她并非老古板,往常便听说有的世家子弟癖好不同常人,喜爱鲜嫩的少年男子,不喜女色。
可是现在这事就发生在她的身边,在她的大哥哥与好友间,奕王竟都留了一手。
简直是,太精彩了!
姜离在街上漫无目的地走着,此时她真的很想找一个人说说话,不论是谁,她一点都不想一个人待着。

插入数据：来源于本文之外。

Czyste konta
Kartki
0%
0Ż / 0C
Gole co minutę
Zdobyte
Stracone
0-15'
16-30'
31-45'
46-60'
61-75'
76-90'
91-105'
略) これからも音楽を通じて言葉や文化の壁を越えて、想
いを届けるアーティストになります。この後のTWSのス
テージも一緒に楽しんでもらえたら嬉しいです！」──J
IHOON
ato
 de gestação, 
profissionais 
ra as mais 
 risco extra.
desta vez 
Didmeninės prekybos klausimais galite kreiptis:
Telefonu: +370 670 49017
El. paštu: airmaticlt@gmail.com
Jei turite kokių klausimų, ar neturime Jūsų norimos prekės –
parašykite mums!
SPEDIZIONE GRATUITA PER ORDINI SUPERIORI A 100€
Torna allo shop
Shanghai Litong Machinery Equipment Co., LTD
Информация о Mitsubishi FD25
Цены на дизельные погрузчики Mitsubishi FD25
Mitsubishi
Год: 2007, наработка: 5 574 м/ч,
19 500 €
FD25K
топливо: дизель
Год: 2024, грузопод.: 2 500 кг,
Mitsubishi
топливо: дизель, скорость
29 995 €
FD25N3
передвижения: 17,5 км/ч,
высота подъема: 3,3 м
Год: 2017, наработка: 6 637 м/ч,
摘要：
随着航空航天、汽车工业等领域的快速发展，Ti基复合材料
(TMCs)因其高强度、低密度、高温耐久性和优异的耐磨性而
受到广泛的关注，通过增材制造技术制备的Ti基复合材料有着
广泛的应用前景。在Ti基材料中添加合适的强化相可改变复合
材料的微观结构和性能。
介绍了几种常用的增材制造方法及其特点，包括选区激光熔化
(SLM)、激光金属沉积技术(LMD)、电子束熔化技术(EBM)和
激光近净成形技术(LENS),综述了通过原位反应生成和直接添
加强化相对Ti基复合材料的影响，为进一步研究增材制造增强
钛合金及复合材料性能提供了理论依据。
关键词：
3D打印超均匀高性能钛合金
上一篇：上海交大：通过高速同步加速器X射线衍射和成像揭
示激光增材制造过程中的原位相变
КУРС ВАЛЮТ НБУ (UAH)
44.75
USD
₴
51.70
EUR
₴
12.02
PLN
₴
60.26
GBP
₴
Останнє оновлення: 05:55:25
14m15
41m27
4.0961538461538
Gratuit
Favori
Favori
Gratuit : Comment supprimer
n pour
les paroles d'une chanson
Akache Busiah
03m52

蔚柔姐姐现在掌管家中事务,忙得很,再也不能陪她胡闹了,那她能找谁呢?
“阿离在此处作甚?”
身后传来熟悉的声音,姜离有些迷茫地回头看去,是他。
他也可以。
“带我去康乐坊。”
姜离不等来人走近,就直定定地看着薛常景,坚定地出口道。
薛常景被吓愣在了原地,这丫头今日是怎么了?
康乐坊是往日幼时他们几人常厮混的地方,姜离往日也并非没去过,只是薛常景知晓她已有好久未曾瞎胡闹了,今日不知受了什么刺激,竟然想要旧地重游?
“几位爷,你们可好久没来了!”
“快里面请!”
一股脂粉味混着酒气钻进了姜离的鼻腔,虽说有些刺鼻,可对于她来说,这种味道反而让她有些安心。
“还是老规矩?”
老鸨在一旁脸都快笑烂了,殊不知,姜离与薛李二人之前可是这里的常客,姜离更是为了她这坊中为首的男伶花了不少金银来,这稀客已有些时候不光顾了。
可今日这财神爷撞上门来,她怎能轻易放过?
在获得了姜离肯定的眼神后,将姜离二人安排在之前的雅座便心满意足地出门安排去了。
薛常景见阻拦不得,便只能跟上前去。
姜离脑中想着时宴与奕王,心中烦恼得紧,她本决定待一切事毕,就与时宴一同饮酒舞乐,岂不妙哉。
可是,这抹世间独特的色彩都已归于奕王所有了。
他也曾在奕王面前尽情地舞吗?
想想那场面,不是心痛二字就能简单描述姜离现在的心情的。
桌边早已上好了姜离平日爱喝的胭脂醉,那是一种以百花酿制的美酒,味甘后劲却大,姜离一向很喜欢灌醉那小伶,看他醉酒的样子,让姜离心中很是快活。
可今日,她只想一人醉一场。
“你要这么喝,可不是为了来寻乐子吧!”
薛常景一把将灌自己酒的姜离拦下,他从未见过姜离这般,就算是之前幼时胡闹之时,姜离也很少饮酒的。
她往往只是欣赏那男子醉酒罢了。
发生了这么多事后,他再见她这副样子,不知缘由,但他真的很想阻止她这样烂醉。
“姑娘可好久不来了。”
这声音……!
伴随着清脆的人声,薛常景脑中出现了些许的画面,清秀的男子握酒而卧,脸上些许红晕,倒在姜离的怀中,她轻轻地抚摸着他因醉酒而染上红霞的耳垂。